** Provided passage follows **
Figure 3. Activity of TALENs with selected single amino acid substitutions for W232 on targets with A, C, G, or T at the 0^th position.

A. RVD sequence of the golden gate-assembled PthXo1 equivalent and nucleotide sequence of the PthXo1 EBE. X marks the 0^th position. B. Activity of TALENs with the PthXo1 equivalent RVD sequence, in a yeast single strand annealing assay [14]. EBE_PthXo1-A, EBE_PthXo1-C, EBE_PthXo1-G, and EBE_PthXo1-T indicate activity on targets with paired PthXo1 EBEs each with A, C, G, or T at the 0^th position, respectively. Data are normalized to PthXo1 on EBE_PthXo1-T. Values are the mean of seven or more replicates. Error bars represent s.d. See Table S8 for p-values.

Figure 4. Relative binding affinities of TAL868 and selected W232 substitution variants for the TAL868 target DNA with T, A, C, or G at the 0^th position.
** End of Provided passage **
** Supplied entries follows **
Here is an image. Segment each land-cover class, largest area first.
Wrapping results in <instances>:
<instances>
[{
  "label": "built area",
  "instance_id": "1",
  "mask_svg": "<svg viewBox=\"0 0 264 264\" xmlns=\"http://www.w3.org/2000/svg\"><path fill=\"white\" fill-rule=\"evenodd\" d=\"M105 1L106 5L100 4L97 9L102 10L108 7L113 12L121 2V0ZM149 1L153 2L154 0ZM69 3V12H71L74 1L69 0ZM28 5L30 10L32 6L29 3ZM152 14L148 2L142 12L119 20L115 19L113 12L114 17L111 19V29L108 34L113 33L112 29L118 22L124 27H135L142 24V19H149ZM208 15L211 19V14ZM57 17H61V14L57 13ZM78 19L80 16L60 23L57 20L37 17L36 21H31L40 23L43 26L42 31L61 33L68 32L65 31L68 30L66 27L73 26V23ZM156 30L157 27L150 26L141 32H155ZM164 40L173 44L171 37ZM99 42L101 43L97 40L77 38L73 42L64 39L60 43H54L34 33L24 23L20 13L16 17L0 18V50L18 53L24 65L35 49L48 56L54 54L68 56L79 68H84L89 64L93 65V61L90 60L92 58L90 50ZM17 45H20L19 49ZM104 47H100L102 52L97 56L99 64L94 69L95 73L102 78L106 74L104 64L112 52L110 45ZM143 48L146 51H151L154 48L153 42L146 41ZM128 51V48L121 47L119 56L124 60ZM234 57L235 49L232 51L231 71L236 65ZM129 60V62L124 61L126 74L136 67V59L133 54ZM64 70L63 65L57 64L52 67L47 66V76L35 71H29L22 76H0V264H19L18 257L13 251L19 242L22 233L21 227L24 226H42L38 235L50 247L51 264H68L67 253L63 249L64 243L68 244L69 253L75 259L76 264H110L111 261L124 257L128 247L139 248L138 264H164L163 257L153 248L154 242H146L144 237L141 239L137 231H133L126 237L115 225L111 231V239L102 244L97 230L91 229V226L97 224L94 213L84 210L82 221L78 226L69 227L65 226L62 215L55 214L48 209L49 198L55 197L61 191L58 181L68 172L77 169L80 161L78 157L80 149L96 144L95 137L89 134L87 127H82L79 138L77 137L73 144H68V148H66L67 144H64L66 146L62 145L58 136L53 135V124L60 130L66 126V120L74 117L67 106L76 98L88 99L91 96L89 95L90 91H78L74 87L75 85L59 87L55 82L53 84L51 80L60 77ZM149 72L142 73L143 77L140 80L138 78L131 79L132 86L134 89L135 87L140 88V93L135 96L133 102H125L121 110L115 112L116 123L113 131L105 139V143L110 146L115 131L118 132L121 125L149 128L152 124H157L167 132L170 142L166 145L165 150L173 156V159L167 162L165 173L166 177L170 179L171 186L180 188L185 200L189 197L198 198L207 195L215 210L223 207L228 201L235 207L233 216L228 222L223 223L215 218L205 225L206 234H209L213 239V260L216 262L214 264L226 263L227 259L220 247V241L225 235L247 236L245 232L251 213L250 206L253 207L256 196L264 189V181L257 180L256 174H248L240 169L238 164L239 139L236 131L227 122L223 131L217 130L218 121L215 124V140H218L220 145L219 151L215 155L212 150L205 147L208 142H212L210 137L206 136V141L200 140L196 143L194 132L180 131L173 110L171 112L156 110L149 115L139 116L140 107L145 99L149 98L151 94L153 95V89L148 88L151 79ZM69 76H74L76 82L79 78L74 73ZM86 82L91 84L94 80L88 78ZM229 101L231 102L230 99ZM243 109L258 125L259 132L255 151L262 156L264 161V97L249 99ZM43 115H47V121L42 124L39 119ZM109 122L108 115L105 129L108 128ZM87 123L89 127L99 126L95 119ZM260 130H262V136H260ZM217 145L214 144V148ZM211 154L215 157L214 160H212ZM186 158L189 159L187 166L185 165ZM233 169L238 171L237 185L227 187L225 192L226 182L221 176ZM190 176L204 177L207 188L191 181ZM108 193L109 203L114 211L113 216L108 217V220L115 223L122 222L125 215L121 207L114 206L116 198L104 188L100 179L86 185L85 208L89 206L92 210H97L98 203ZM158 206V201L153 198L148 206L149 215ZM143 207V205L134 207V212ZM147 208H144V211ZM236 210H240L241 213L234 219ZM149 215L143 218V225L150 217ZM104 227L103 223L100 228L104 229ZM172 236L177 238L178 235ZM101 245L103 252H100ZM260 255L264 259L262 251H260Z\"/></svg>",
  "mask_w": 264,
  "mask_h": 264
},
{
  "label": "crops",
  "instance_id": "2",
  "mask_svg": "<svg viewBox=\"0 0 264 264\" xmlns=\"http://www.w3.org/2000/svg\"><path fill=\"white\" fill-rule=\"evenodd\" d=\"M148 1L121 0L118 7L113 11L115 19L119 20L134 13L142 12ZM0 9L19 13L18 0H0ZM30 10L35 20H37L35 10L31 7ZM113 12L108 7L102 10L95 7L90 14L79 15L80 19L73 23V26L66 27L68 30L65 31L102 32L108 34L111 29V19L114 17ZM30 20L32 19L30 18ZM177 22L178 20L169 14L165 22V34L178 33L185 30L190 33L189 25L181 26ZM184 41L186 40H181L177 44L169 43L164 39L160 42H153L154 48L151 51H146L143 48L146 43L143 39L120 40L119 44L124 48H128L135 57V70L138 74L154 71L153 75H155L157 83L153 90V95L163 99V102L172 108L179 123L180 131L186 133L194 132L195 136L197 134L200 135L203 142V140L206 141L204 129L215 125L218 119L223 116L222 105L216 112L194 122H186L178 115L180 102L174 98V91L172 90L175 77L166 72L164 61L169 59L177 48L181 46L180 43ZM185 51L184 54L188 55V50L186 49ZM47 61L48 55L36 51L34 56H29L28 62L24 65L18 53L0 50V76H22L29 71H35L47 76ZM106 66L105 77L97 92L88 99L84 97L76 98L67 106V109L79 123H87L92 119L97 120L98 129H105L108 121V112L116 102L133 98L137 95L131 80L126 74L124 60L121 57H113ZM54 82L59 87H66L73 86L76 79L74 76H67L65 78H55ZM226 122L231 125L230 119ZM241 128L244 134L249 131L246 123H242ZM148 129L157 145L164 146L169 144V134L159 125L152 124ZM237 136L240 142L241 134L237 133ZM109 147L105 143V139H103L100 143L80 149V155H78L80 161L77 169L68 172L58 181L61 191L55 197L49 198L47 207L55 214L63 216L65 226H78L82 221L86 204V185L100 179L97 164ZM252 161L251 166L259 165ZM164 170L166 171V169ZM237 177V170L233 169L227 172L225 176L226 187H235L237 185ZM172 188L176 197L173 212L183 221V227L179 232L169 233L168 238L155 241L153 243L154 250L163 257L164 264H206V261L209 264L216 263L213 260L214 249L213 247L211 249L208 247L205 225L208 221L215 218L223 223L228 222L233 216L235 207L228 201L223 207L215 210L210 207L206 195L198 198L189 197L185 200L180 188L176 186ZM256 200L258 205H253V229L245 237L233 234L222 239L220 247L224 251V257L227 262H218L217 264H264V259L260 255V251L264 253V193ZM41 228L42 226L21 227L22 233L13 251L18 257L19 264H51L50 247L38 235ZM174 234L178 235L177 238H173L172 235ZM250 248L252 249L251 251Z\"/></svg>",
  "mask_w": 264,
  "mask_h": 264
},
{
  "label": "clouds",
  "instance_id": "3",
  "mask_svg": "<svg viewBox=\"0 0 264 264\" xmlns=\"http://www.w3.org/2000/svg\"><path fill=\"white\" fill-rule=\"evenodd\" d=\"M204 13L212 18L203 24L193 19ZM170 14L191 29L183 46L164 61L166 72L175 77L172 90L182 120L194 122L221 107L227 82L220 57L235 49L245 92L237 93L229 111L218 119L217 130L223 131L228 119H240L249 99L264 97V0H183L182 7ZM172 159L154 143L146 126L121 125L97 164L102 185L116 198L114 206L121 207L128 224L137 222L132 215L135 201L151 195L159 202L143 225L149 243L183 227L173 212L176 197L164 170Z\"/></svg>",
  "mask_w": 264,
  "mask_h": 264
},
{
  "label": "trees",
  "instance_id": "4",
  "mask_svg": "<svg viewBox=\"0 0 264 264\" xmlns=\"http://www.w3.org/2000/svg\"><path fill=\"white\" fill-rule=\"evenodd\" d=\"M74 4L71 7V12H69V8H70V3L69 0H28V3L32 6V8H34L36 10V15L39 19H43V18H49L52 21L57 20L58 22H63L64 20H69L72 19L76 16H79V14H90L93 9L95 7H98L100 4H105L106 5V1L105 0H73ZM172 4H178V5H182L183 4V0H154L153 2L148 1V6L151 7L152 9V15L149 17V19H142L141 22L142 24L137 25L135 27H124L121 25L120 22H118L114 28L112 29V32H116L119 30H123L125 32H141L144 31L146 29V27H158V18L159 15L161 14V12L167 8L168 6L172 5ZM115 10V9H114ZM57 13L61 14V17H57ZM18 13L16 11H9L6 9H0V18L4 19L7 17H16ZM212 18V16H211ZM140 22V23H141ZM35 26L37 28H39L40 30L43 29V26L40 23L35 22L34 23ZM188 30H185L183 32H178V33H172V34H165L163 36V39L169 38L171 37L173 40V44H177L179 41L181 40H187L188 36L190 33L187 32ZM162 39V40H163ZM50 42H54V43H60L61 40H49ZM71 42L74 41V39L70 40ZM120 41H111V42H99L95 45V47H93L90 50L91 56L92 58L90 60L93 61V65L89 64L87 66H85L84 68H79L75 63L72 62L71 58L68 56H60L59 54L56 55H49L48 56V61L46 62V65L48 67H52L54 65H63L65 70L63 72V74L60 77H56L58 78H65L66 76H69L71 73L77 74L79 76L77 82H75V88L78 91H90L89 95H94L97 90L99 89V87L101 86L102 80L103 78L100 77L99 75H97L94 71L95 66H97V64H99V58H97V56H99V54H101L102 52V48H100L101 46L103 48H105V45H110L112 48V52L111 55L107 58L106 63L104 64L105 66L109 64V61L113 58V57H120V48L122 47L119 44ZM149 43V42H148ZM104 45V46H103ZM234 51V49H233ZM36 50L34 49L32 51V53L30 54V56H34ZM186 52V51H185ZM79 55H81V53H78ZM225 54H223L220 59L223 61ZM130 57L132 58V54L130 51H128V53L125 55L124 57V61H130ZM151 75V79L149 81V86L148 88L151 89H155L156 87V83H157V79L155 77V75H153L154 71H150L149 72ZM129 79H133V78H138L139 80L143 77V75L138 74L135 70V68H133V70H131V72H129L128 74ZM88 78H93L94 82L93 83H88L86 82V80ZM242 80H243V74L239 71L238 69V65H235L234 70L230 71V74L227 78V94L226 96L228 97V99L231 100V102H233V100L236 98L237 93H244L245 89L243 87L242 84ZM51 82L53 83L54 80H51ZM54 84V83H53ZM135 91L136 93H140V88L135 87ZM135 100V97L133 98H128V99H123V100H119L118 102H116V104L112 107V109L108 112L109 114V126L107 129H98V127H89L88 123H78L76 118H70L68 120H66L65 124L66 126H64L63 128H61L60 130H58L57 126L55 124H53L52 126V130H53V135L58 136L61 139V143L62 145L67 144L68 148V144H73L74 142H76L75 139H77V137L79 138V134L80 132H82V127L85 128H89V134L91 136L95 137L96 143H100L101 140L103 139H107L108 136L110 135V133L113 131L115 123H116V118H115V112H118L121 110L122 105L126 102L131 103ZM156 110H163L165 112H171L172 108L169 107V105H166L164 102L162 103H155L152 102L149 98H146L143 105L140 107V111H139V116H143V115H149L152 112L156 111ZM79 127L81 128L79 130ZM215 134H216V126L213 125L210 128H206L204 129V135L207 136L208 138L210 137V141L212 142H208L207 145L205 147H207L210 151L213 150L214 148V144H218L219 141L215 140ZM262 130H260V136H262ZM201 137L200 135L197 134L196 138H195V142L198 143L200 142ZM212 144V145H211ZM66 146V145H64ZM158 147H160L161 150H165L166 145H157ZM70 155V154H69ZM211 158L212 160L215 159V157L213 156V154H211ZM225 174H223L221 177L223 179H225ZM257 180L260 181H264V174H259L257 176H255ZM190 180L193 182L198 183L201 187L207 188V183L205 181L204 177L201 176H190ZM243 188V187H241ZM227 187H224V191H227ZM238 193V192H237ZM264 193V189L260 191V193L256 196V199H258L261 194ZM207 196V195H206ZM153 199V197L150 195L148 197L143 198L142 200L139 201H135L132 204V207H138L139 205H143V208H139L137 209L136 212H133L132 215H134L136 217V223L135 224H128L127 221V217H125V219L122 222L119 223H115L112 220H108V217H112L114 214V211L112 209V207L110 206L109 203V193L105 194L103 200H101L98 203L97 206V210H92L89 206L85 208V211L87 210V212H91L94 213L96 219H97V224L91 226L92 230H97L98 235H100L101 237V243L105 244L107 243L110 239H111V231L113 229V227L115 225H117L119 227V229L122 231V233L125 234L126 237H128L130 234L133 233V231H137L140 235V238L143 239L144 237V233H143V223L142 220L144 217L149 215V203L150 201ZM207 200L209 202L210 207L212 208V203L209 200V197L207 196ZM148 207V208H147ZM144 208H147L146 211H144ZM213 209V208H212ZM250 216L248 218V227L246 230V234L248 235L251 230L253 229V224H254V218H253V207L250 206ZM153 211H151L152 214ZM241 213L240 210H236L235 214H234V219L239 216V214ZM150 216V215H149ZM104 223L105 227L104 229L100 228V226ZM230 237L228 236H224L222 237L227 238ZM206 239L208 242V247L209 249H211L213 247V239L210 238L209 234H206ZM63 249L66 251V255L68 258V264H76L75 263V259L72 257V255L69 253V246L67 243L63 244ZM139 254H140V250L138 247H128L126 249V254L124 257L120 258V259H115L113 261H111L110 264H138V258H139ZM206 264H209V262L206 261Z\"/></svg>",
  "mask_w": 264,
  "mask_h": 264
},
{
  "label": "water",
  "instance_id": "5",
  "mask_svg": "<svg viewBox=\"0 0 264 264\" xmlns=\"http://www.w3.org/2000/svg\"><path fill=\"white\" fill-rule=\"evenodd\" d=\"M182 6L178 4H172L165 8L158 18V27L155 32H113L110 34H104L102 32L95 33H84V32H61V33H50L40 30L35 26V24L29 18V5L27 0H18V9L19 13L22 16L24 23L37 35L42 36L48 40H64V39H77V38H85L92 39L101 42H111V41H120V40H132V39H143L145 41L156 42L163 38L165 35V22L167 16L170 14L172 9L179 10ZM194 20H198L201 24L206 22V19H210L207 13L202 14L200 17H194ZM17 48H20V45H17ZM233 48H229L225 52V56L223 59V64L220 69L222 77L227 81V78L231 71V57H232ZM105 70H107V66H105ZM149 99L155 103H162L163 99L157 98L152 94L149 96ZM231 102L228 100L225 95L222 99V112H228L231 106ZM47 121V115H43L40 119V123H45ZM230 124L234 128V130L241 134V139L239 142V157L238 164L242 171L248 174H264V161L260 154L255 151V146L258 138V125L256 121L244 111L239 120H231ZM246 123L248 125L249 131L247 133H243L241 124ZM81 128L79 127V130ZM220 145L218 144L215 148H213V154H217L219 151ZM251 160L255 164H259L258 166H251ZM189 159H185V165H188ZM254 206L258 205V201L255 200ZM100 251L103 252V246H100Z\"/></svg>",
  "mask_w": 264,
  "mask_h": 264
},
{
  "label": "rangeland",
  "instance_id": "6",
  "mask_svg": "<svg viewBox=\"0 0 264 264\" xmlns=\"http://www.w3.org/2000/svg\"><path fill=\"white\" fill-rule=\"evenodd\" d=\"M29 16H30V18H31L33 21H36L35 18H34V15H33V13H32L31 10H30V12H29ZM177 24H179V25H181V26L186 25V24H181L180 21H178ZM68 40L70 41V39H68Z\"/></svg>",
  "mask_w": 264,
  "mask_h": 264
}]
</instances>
** End of Supplied entries **
Task 1:
Answer each question from the TALEN figure captions.
(a) What does X mark in the PthXo1 EBE nucleotide sequence?
(b) Values in the yeast single strand annealing assay are the mean of how many replicates?
(c) Figure 4 shows the relative binding affinities of which proteins?
Task 2: Resume the TALEN figure captions after their last sentence.

Exercise result 1:
(a) The 0^th position.
(b) Seven or more replicates.
(c) TAL868 and selected W232 substitution variants.

Exercise result 2:
A. Electrophoretic mobility shift assay of labeled TAL868 target DNA with T, A, C, or G in the 0^th position, or a scrambled target, (as labeled at top) following incubation with increasing amounts (left to right) of TAL868 (W232) or selected W232 substitution variants, as labeled. Bands across the bottom represent unbound DNA. The next bands up represent DNA bound by the TAL effector. The uppermost bands represent higher order complexes. DNA bound at lower protein concentrations indicates higher affinity. Each interaction was assayed at least twice. Representative gel images are shown. B. Results from all experiments, reported as the fraction of DNA bound by the protein, estimated by band densitometric analysis. Error bars represent standard deviation.

Figure 5. Activity of chimeric TAL effector RTL-PthXo1 with single amino acid substitutions for R298 on targets with A, C, G, or T at the 0^th position.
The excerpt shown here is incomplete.